Bu nedenle Ege'de MEB sınırlarının tespit edilebilmesi için öncelikle Yunanistan ve Türkiye’nin çözüme yönelik ikili andlaşma yapması gerekmektedir. Böyle bir andlaşma olmaksızın Yunanistan MEB’yi tek başına kullanamayacağı gibi buradaki haklarını üçüncü devletlere veya vatandaşlarına transfer edemez. Dolayısıyla bu sorunun çözümsüz kalması her iki devletin de zararınadır.

Ege’de MEB sınırının tespitinde taraflar arasında andlaşma sağlanamazsa ; Sınır tespiti yapılmaksızın Ege MEB’sinin iki ülke tarafından ortak olarak kullanımı yönünde bir andlaşma da gerçekleştirilebilir. Bu kapsamda bence en önemli sorun kullanım oranlarının belirlenmesi olacaktır. Ancak gene de nihai çözüm organı olan UAD veya Hakem Mahkemelerine sorun götürülmeden mutlak surette denenmesi gereken bir alternatif olduğunu değerlendirmekteyim.

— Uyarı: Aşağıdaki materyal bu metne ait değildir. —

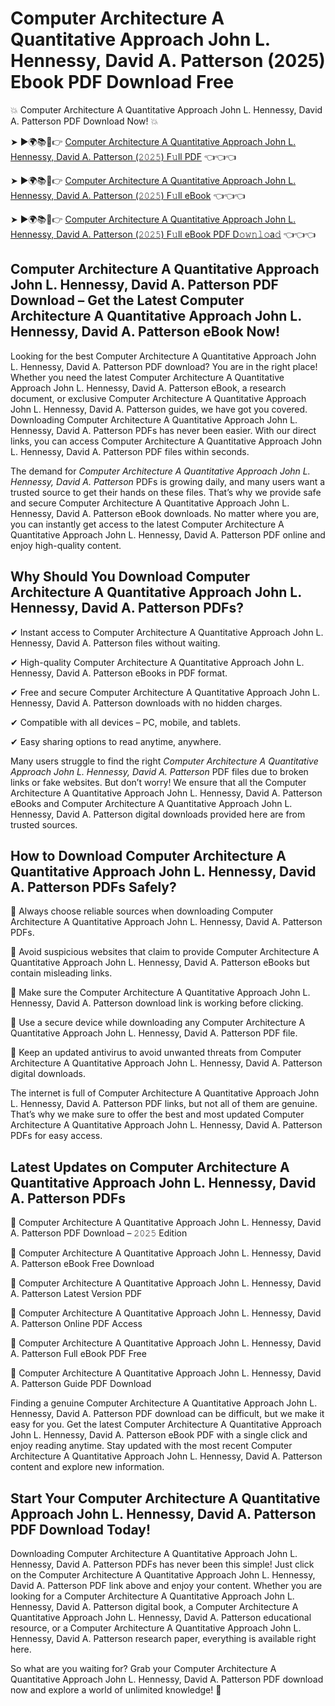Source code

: # Computer Architecture A Quantitative Approach John L. Hennessy, David A. Patterson (2025) Ebook PDF Download Free

💥 Computer Architecture A Quantitative Approach John L. Hennessy, David A. Patterson PDF Download Now! 💥

➤ ►🌍📚📱👉 [Computer Architecture A Quantitative Approach John L. Hennessy, David A. Patterson (𝟸𝟶𝟸𝟻) F𝚞ll PDF](https://getpdf.xyz/computer-architecture-a-quantitative-approach-john-l.-hennessy-david-a.-patterson) 👈👈👈


➤ ►🌍📚📱👉 [Computer Architecture A Quantitative Approach John L. Hennessy, David A. Patterson (𝟸𝟶𝟸𝟻) F𝚞ll eBook](https://getpdf.xyz/computer-architecture-a-quantitative-approach-john-l.-hennessy-david-a.-patterson) 👈👈👈


➤ ►🌍📚📱👉 [Computer Architecture A Quantitative Approach John L. Hennessy, David A. Patterson (𝟸𝟶𝟸𝟻) F𝚞ll eBook PDF D𝚘𝚠𝚗𝚕𝚘a𝚍](https://getpdf.xyz/computer-architecture-a-quantitative-approach-john-l.-hennessy-david-a.-patterson) 👈👈👈


## Computer Architecture A Quantitative Approach John L. Hennessy, David A. Patterson PDF Download – Get the Latest Computer Architecture A Quantitative Approach John L. Hennessy, David A. Patterson eBook Now!

Looking for the best Computer Architecture A Quantitative Approach John L. Hennessy, David A. Patterson PDF download? You are in the right place! Whether you need the latest Computer Architecture A Quantitative Approach John L. Hennessy, David A. Patterson eBook, a research document, or exclusive Computer Architecture A Quantitative Approach John L. Hennessy, David A. Patterson guides, we have got you covered. Downloading Computer Architecture A Quantitative Approach John L. Hennessy, David A. Patterson PDFs has never been easier. With our direct links, you can access Computer Architecture A Quantitative Approach John L. Hennessy, David A. Patterson PDF files within seconds.

The demand for *Computer Architecture A Quantitative Approach John L. Hennessy, David A. Patterson* PDFs is growing daily, and many users want a trusted source to get their hands on these files. That’s why we provide safe and secure Computer Architecture A Quantitative Approach John L. Hennessy, David A. Patterson eBook downloads. No matter where you are, you can instantly get access to the latest Computer Architecture A Quantitative Approach John L. Hennessy, David A. Patterson PDF online and enjoy high-quality content.

## Why Should You Download Computer Architecture A Quantitative Approach John L. Hennessy, David A. Patterson PDFs?

✔ Instant access to Computer Architecture A Quantitative Approach John L. Hennessy, David A. Patterson files without waiting.

✔ High-quality Computer Architecture A Quantitative Approach John L. Hennessy, David A. Patterson eBooks in PDF format.

✔ Free and secure Computer Architecture A Quantitative Approach John L. Hennessy, David A. Patterson downloads with no hidden charges.

✔ Compatible with all devices – PC, mobile, and tablets.

✔ Easy sharing options to read anytime, anywhere.

Many users struggle to find the right *Computer Architecture A Quantitative Approach John L. Hennessy, David A. Patterson* PDF files due to broken links or fake websites. But don’t worry! We ensure that all the Computer Architecture A Quantitative Approach John L. Hennessy, David A. Patterson eBooks and Computer Architecture A Quantitative Approach John L. Hennessy, David A. Patterson digital downloads provided here are from trusted sources.

## How to Download Computer Architecture A Quantitative Approach John L. Hennessy, David A. Patterson PDFs Safely?

📌 Always choose reliable sources when downloading Computer Architecture A Quantitative Approach John L. Hennessy, David A. Patterson PDFs.

📌 Avoid suspicious websites that claim to provide Computer Architecture A Quantitative Approach John L. Hennessy, David A. Patterson eBooks but contain misleading links.

📌 Make sure the Computer Architecture A Quantitative Approach John L. Hennessy, David A. Patterson download link is working before clicking.

📌 Use a secure device while downloading any Computer Architecture A Quantitative Approach John L. Hennessy, David A. Patterson PDF file.

📌 Keep an updated antivirus to avoid unwanted threats from Computer Architecture A Quantitative Approach John L. Hennessy, David A. Patterson digital downloads.

The internet is full of Computer Architecture A Quantitative Approach John L. Hennessy, David A. Patterson PDF links, but not all of them are genuine. That’s why we make sure to offer the best and most updated Computer Architecture A Quantitative Approach John L. Hennessy, David A. Patterson PDFs for easy access.

## Latest Updates on Computer Architecture A Quantitative Approach John L. Hennessy, David A. Patterson PDFs

🔹 Computer Architecture A Quantitative Approach John L. Hennessy, David A. Patterson PDF Download – 𝟸𝟶𝟸𝟻 Edition

🔹 Computer Architecture A Quantitative Approach John L. Hennessy, David A. Patterson eBook Free Download

🔹 Computer Architecture A Quantitative Approach John L. Hennessy, David A. Patterson Latest Version PDF

🔹 Computer Architecture A Quantitative Approach John L. Hennessy, David A. Patterson Online PDF Access

🔹 Computer Architecture A Quantitative Approach John L. Hennessy, David A. Patterson Full eBook PDF Free

🔹 Computer Architecture A Quantitative Approach John L. Hennessy, David A. Patterson Guide PDF Download

Finding a genuine Computer Architecture A Quantitative Approach John L. Hennessy, David A. Patterson PDF download can be difficult, but we make it easy for you. Get the latest Computer Architecture A Quantitative Approach John L. Hennessy, David A. Patterson eBook PDF with a single click and enjoy reading anytime. Stay updated with the most recent Computer Architecture A Quantitative Approach John L. Hennessy, David A. Patterson content and explore new information.

## Start Your Computer Architecture A Quantitative Approach John L. Hennessy, David A. Patterson PDF Download Today!

Downloading Computer Architecture A Quantitative Approach John L. Hennessy, David A. Patterson PDFs has never been this simple! Just click on the Computer Architecture A Quantitative Approach John L. Hennessy, David A. Patterson PDF link above and enjoy your content. Whether you are looking for a Computer Architecture A Quantitative Approach John L. Hennessy, David A. Patterson digital book, a Computer Architecture A Quantitative Approach John L. Hennessy, David A. Patterson educational resource, or a Computer Architecture A Quantitative Approach John L. Hennessy, David A. Patterson research paper, everything is available right here.

So what are you waiting for? Grab your Computer Architecture A Quantitative Approach John L. Hennessy, David A. Patterson PDF download now and explore a world of unlimited knowledge! 🚀
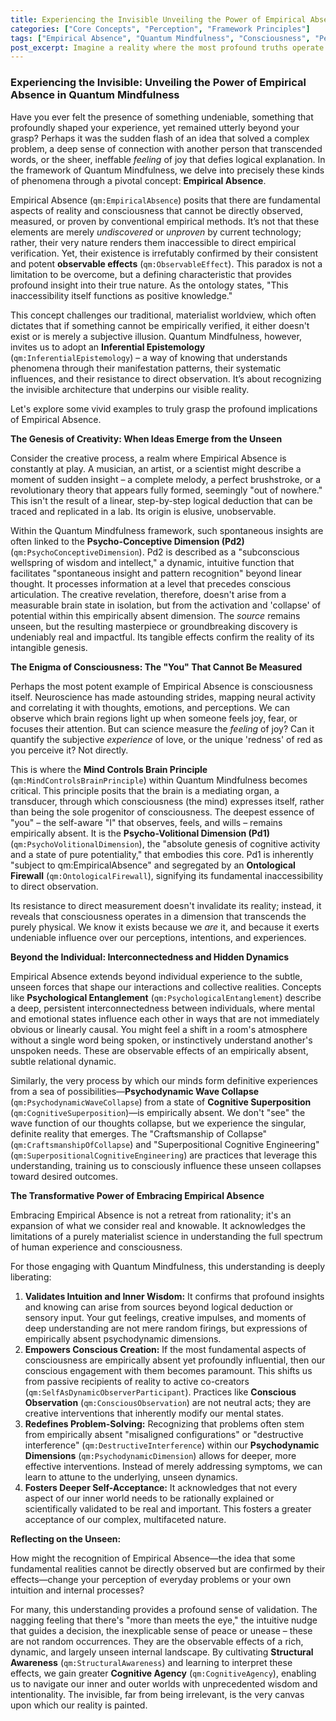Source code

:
 ```yaml
---
title: Experiencing the Invisible Unveiling the Power of Empirical Absence in Quantum Mindfulness
categories: ["Core Concepts", "Perception", "Framework Principles"]
tags: ["Empirical Absence", "Quantum Mindfulness", "Consciousness", "Perception", "Psychodynamic Dimensions", "Intuition", "Self-awareness", "Cognitive Agency", "Observer Effect", "Mindfulness Practices"]
post_excerpt: Imagine a reality where the most profound truths operate beyond what your senses can perceive or your instruments can measure. This is the essence of Empirical Absence in Quantum Mindfulness—a revolutionary concept suggesting that certain fundamental aspects of existence, though unobservable, are undeniably real and shape our reality through their profound effects. Discover how embracing this paradox can transform your understanding of self and world.
---
```


### Experiencing the Invisible: Unveiling the Power of Empirical Absence in Quantum Mindfulness

Have you ever felt the presence of something undeniable, something that profoundly shaped your experience, yet remained utterly beyond your grasp? Perhaps it was the sudden flash of an idea that solved a complex problem, a deep sense of connection with another person that transcended words, or the sheer, ineffable *feeling* of joy that defies logical explanation. In the framework of Quantum Mindfulness, we delve into precisely these kinds of phenomena through a pivotal concept: **Empirical Absence**.

Empirical Absence (`qm:EmpiricalAbsence`) posits that there are fundamental aspects of reality and consciousness that cannot be directly observed, measured, or proven by conventional empirical methods. It’s not that these elements are merely *undiscovered* or *unproven* by current technology; rather, their very nature renders them inaccessible to direct empirical verification. Yet, their existence is irrefutably confirmed by their consistent and potent **observable effects** (`qm:ObservableEffect`). This paradox is not a limitation to be overcome, but a defining characteristic that provides profound insight into their true nature. As the ontology states, "This inaccessibility itself functions as positive knowledge."

This concept challenges our traditional, materialist worldview, which often dictates that if something cannot be empirically verified, it either doesn't exist or is merely a subjective illusion. Quantum Mindfulness, however, invites us to adopt an **Inferential Epistemology** (`qm:InferentialEpistemology`) – a way of knowing that understands phenomena through their manifestation patterns, their systematic influences, and their resistance to direct observation. It’s about recognizing the invisible architecture that underpins our visible reality.

Let's explore some vivid examples to truly grasp the profound implications of Empirical Absence.

**The Genesis of Creativity: When Ideas Emerge from the Unseen**

Consider the creative process, a realm where Empirical Absence is constantly at play. A musician, an artist, or a scientist might describe a moment of sudden insight – a complete melody, a perfect brushstroke, or a revolutionary theory that appears fully formed, seemingly "out of nowhere." This isn't the result of a linear, step-by-step logical deduction that can be traced and replicated in a lab. Its origin is elusive, unobservable.

Within the Quantum Mindfulness framework, such spontaneous insights are often linked to the **Psycho-Conceptive Dimension (Pd2)** (`qm:PsychoConceptiveDimension`). Pd2 is described as a "subconscious wellspring of wisdom and intellect," a dynamic, intuitive function that facilitates "spontaneous insight and pattern recognition" beyond linear thought. It processes information at a level that precedes conscious articulation. The creative revelation, therefore, doesn't arise from a measurable brain state in isolation, but from the activation and 'collapse' of potential within this empirically absent dimension. The *source* remains unseen, but the resulting masterpiece or groundbreaking discovery is undeniably real and impactful. Its tangible effects confirm the reality of its intangible genesis.

**The Enigma of Consciousness: The "You" That Cannot Be Measured**

Perhaps the most potent example of Empirical Absence is consciousness itself. Neuroscience has made astounding strides, mapping neural activity and correlating it with thoughts, emotions, and perceptions. We can observe which brain regions light up when someone feels joy, fear, or focuses their attention. But can science measure the *feeling* of joy? Can it quantify the subjective *experience* of love, or the unique 'redness' of red as you perceive it? Not directly.

This is where the **Mind Controls Brain Principle** (`qm:MindControlsBrainPrinciple`) within Quantum Mindfulness becomes critical. This principle posits that the brain is a mediating organ, a transducer, through which consciousness (the mind) expresses itself, rather than being the sole progenitor of consciousness. The deepest essence of "you" – the self-aware "I" that observes, feels, and wills – remains empirically absent. It is the **Psycho-Volitional Dimension (Pd1)** (`qm:PsychoVolitionalDimension`), the "absolute genesis of cognitive activity and a state of pure potentiality," that embodies this core. Pd1 is inherently "subject to qm:EmpiricalAbsence" and segregated by an **Ontological Firewall** (`qm:OntologicalFirewall`), signifying its fundamental inaccessibility to direct observation.

Its resistance to direct measurement doesn't invalidate its reality; instead, it reveals that consciousness operates in a dimension that transcends the purely physical. We know it exists because we *are* it, and because it exerts undeniable influence over our perceptions, intentions, and experiences.

**Beyond the Individual: Interconnectedness and Hidden Dynamics**

Empirical Absence extends beyond individual experience to the subtle, unseen forces that shape our interactions and collective realities. Concepts like **Psychological Entanglement** (`qm:PsychologicalEntanglement`) describe a deep, persistent interconnectedness between individuals, where mental and emotional states influence each other in ways that are not immediately obvious or linearly causal. You might feel a shift in a room's atmosphere without a single word being spoken, or instinctively understand another's unspoken needs. These are observable effects of an empirically absent, subtle relational dynamic.

Similarly, the very process by which our minds form definitive experiences from a sea of possibilities—**Psychodynamic Wave Collapse** (`qm:PsychodynamicWaveCollapse`) from a state of **Cognitive Superposition** (`qm:CognitiveSuperposition`)—is empirically absent. We don't "see" the wave function of our thoughts collapse, but we experience the singular, definite reality that emerges. The "Craftsmanship of Collapse" (`qm:CraftsmanshipOfCollapse`) and "Superpositional Cognitive Engineering" (`qm:SuperpositionalCognitiveEngineering`) are practices that leverage this understanding, training us to consciously influence these unseen collapses toward desired outcomes.

**The Transformative Power of Embracing Empirical Absence**

Embracing Empirical Absence is not a retreat from rationality; it's an expansion of what we consider real and knowable. It acknowledges the limitations of a purely materialist science in understanding the full spectrum of human experience and consciousness.

For those engaging with Quantum Mindfulness, this understanding is deeply liberating:

1.  **Validates Intuition and Inner Wisdom:** It confirms that profound insights and knowing can arise from sources beyond logical deduction or sensory input. Your gut feelings, creative impulses, and moments of deep understanding are not mere random firings, but expressions of empirically absent psychodynamic dimensions.
2.  **Empowers Conscious Creation:** If the most fundamental aspects of consciousness are empirically absent yet profoundly influential, then our conscious engagement with them becomes paramount. This shifts us from passive recipients of reality to active co-creators (`qm:SelfAsDynamicObserverParticipant`). Practices like **Conscious Observation** (`qm:ConsciousObservation`) are not neutral acts; they are creative interventions that inherently modify our mental states.
3.  **Redefines Problem-Solving:** Recognizing that problems often stem from empirically absent "misaligned configurations" or "destructive interference" (`qm:DestructiveInterference`) within our **Psychodynamic Dimensions** (`qm:PsychodynamicDimension`) allows for deeper, more effective interventions. Instead of merely addressing symptoms, we can learn to attune to the underlying, unseen dynamics.
4.  **Fosters Deeper Self-Acceptance:** It acknowledges that not every aspect of our inner world needs to be rationally explained or scientifically validated to be real and important. This fosters a greater acceptance of our complex, multifaceted nature.

**Reflecting on the Unseen:**

How might the recognition of Empirical Absence—the idea that some fundamental realities cannot be directly observed but are confirmed by their effects—change your perception of everyday problems or your own intuition and internal processes?

For many, this understanding provides a profound sense of validation. The nagging feeling that there's "more than meets the eye," the intuitive nudge that guides a decision, the inexplicable sense of peace or unease – these are not random occurrences. They are the observable effects of a rich, dynamic, and largely unseen internal landscape. By cultivating **Structural Awareness** (`qm:StructuralAwareness`) and learning to interpret these effects, we gain greater **Cognitive Agency** (`qm:CognitiveAgency`), enabling us to navigate our inner and outer worlds with unprecedented wisdom and intentionality. The invisible, far from being irrelevant, is the very canvas upon which our reality is painted.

Sonuçta Ege Denizinde Kıta sahanlığı ve MEB sınırlarının bölgesel şartlardan dolayı tek bir sınır olarak algılanması gerekmektedir. Aksi durumda sorun çok daha karmaşık, hatta teknik olarak çözümü imkansız bir şekle dönüşecektir. Bahse konu sınırlandırmalar yapılırken, adalar ile ilgili olarak 1982 BMDHS’nin 121/3’üncü maddesinin hükmü ön plana çıkarılmalıdır.